Ces bois ne ressemblent en rien à nos forêts. Les arbres y sont beaucoup plus gros ; beaucoup plus élevés, beaucoup plus serrés. Dans certains endroits, ils forment des massifs tout à fait impénétrables ; leurs sommets se touchent, s’entrelacent et forment un voile épais que les rayons des plus beaux jours ne peuvent pénétrer. De grosses et fortes lianes qui montent, en formant des spirales, autour du tronc, lient si bien ces sommets réunis, qu’elles traversent dans tous les sens, que la hache du bûcheron couperait le pied d’un de ces arbres qu’il ne tomberait pas. Ces lianes redescendent souvent du sommet des arbres jusqu’à terre. J’en ai vu quelquefois qui étaient sèches ; je prenais plaisir à les frapper avec ma canne ; elles tombaient comme une pluie, en myriades de petits fragments et faisaient entendre mille éclats qui se prolongeaient dans tous les détours.

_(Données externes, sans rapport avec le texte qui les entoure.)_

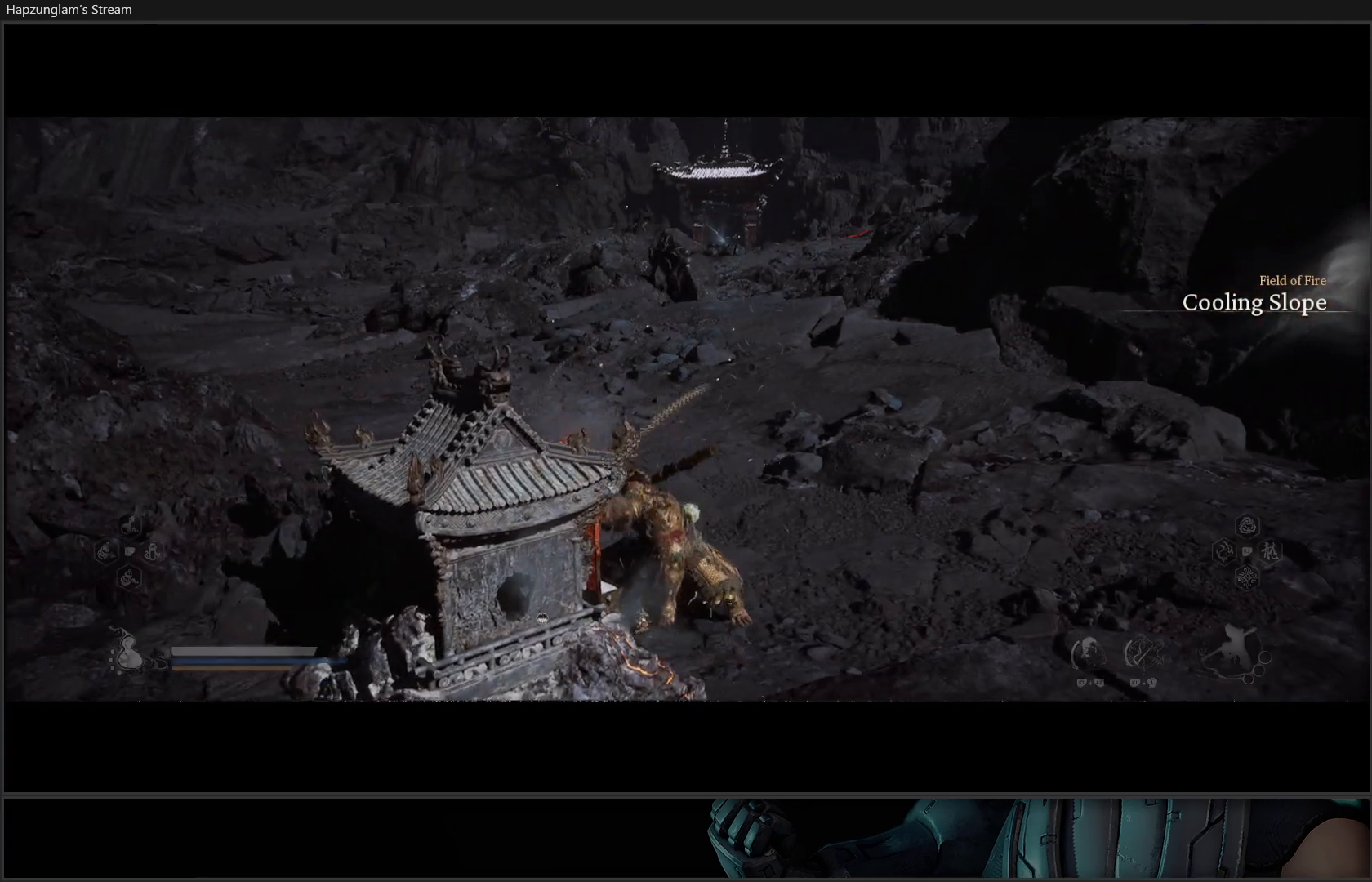
{"buttons": [], "left_stick": "up", "right_stick": "center", "events": [[150, "L3", "down"], [317, "L3", "up"]]}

Sous l’ombre de ces grands végétaux croissent des arbrisseaux différents chargés d’aiguillons qui rendent le passage bien difficile, et souvent impossible ; et ce n’est qu’un coutelas à la main qu’on peut s’y ouvrir des sentiers. Ceux mêmes que les chasseurs y ont pratiqués se recouvrent et disparaissent, promptement s’ils n’ont pas soin, de temps à autre, de les rouvrir, tant la végétation y est active.

Dans les bois qui recouvrent les montagnes ou tout plan incliné, on n’aperçoit pas la terre. Les racines des plantes, qui se croisent en cent façons, y sont entièrement à découvert, effet des grandes pluies qui entraînent le terreau dans les fonds. Rien de plus difficile que de marcher sur ces racines quand elles sont mouillées ; on glisse à chaque pas ; heureux quand on peut se soutenir ! Je me rappelle, surtout, un voyage que j’y fis dans un jour pluvieux : sans être plus maladroit qu’un autre, je tombai plusieurs fois, et je revins non sans quelques contusions et le visage et les mains tout écorchés.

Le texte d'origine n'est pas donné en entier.